§ Excerpt:

Also the 'ownership' claim of Nature, including her products,
beyond the effort the claimant has put into getting them, plus an
ownership of the so called law-enforcement forces to suppress any
opposition - making the advanced society an economical inequality
of haves and have-nots, the latter being forced to work FOR the
former for their mere survival.
Free-market is a win-win strategy. The "capitalism" of today is
everything but free-market. The rich get enrieced by stealing the
money of the less rich. It is not free-market, it is organized
banditism.
Governments are exponents of the rich and powerful and force the
have-nots into their armies to die in wars for the interest of
the wealthy. It is called patriotism. The exploited slaves (dead,
injured casualties of wars) of the system are called heros.
Just to vent off
I agree with you, but I think that it is not the system which is
faulty, but a well prepared perversion of the system, that the
founders of America were quite aware of the possibility.
They did not find a way to solve the problem, except by the US
Constitution, which has been indeed eroded more and more (and is
virtually dead with the NDAA 2012, actually).
It is not a question of politics: it is a question of good and bad
people. The liars, the lied which parrots, and the lied which
lives the lies.
The applied human science, except for laws and democracy (in
principle) is still governed by the "the boss is right" principle.
People are still discouraged to make the thinking and take the
responsibility. Only in movies.
Bruno
John Mikes
On Mon, Sep 7, 2015 at 1:36 PM, Bruno Marchal <marc...@ulb.ac.be>
wrote:
On 31 Aug 2015, at 16:52, smitra wrote:
The real problem i.m.o. is that big powers tend to have a big
inertia, it takes them a long time to see that the World has
changed and that they need to focus on other issues than they
currently are engaged with. In some cases that can lead to
escalation of a pointless conflict that has its roots in past
issues that are no longer relevant, as is the case with the war
on drugs. And that then can cause a lot of harm.
But I think the general issue is this huge inertia. So, when
Gorbachov was in power and he was ready to deal seriously with
the West, it took us a very long time to engage with him. A point
on which we never engaged with the Soviets in a constructive way
was Afghanistan.
The Soviets were willing to withdraw from Afghanistan, even
before Gorbachov came to power, but on certain conditions like
leaving behind a stable government. We never wanted to engage
with the Soviets on that, because of pur mondset that the root of
all evil was communism, and the Soviets were just talking
bullshit about our allies there, the Jihadists.
Them posing a threat to the World? that to us was just
ridiculous. We knew for sure that with the Soviets gone out of
Afghanistan, their communist puppet government dismantled, the
Afghan population would be able to form a democratic state. We
were so sure about this that we never critically analyzed all the
hidden assumptions made here.

§ Data shown:
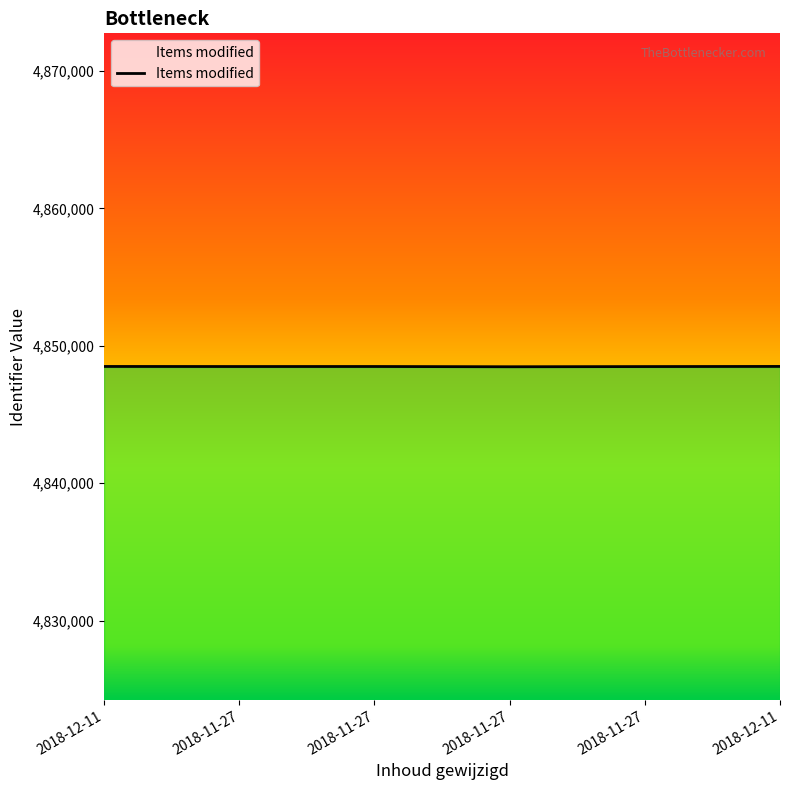

At which label does the data first exceed 4848489?

2018-12-11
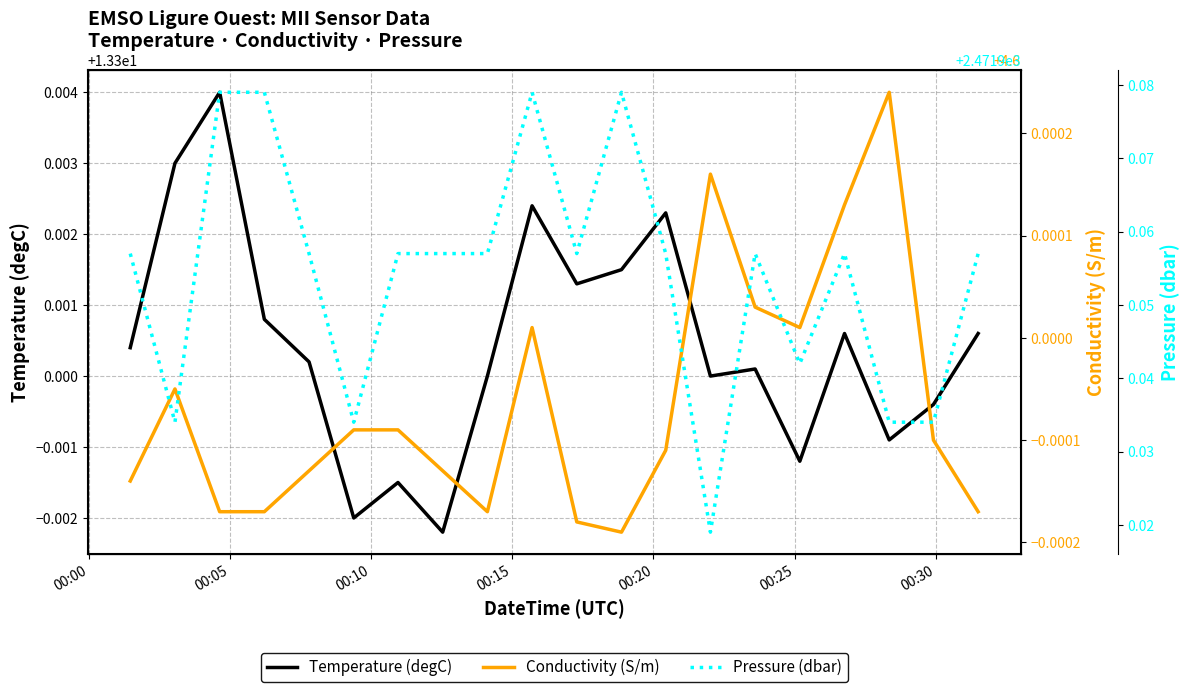

In Conductivity (S/m), how many points are higher than both neighbors (excluding endpoints)?

4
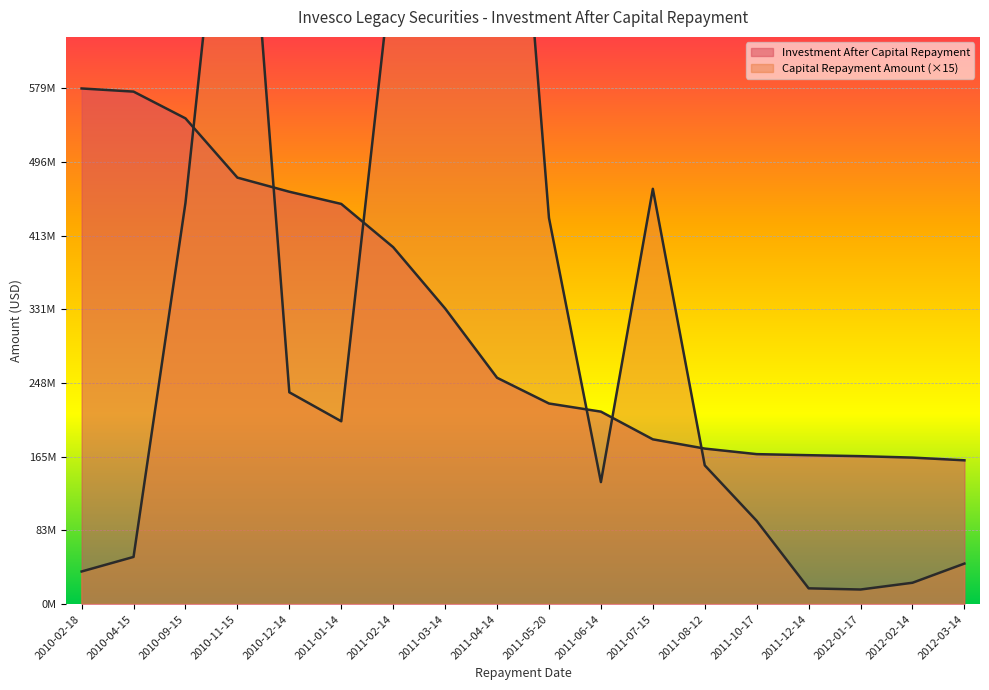

What is the difference between the second highest and minimum values in the Capital Repayment Amount series?

1015040387.1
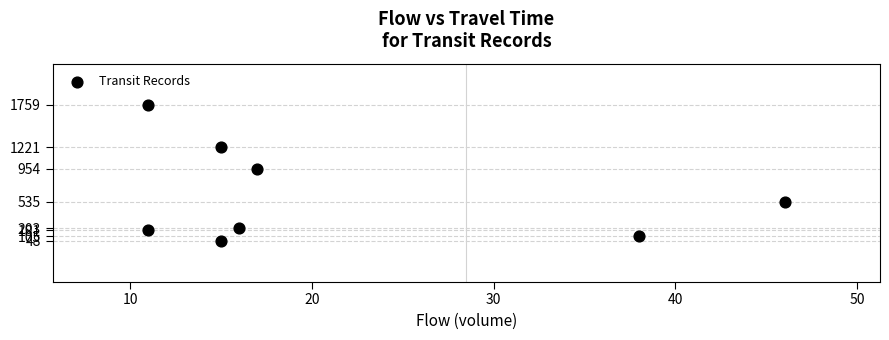

What Y value in the scatter plot is closest to 903?

954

§ Assignment 1: In the email-thread excerpt on capitalism and Afghanistan, do these statements agree with the text? Answer yes or no for each and quote the deciding words. (a) The Soviets were willing to leave Afghanistan before Gorbachov took power. (b) Present-day capitalism is described as a free market. (c) The US Constitution is said to have grown stronger over time.
§ Assignment 2: Pick up the email-thread excerpt on capitalism and Afghanistan after its final sentence and continue it.

§ Output 1:
(a) Yes: "The Soviets were willing to withdraw from Afghanistan, even before Gorbachov came to power"
(b) No: "The "capitalism" of today is everything but free-market."
(c) No: "which has been indeed eroded more and more"

§ Output 2:
It later turned out that we were wrong and that the Soviets were
right, not in their general approach but about seeing the threat
of Jihadism that we helped to fuel. Also they were right about
the dangers of having failed states. Our ideology at the time was
that a failed state would quickly get itself organized into a
flourishing democracy if you could only keep the evil communists
out.
Another fallout of this was that Gorbachov's political position
was weakened in the Soviet Union, which made his nationalist
opposition who were critical of the West politically stronger.
When Yeltsin took over he had to deal with an economically weak
Russia while in the background there were forces lurking who were
extremely critical of the West. In any country you'll have the
opposition that tends to question the government's policy
especially if things are not going well economically and
especially when there has been a recent radical change. In the
years after the collapse of communism that move was
democratization, liberalization of the economy etc. etc.
It's easy for us to say that the Russians who were critical at
the time were stupid, just look at the opposition in the US
against a universal health care system. Now, if we could turn
back the clock and had dealt with Afghanistan differently, then
the outcome of that might not just have prevented the rise of
international Jihadism, you would also have had the pro-Western
reformists in Russia to be in a politically far stronger
position. Likely you would not have had Putin in power today, or
Putin may not have become that anti-Western (he wasn't when came
into power).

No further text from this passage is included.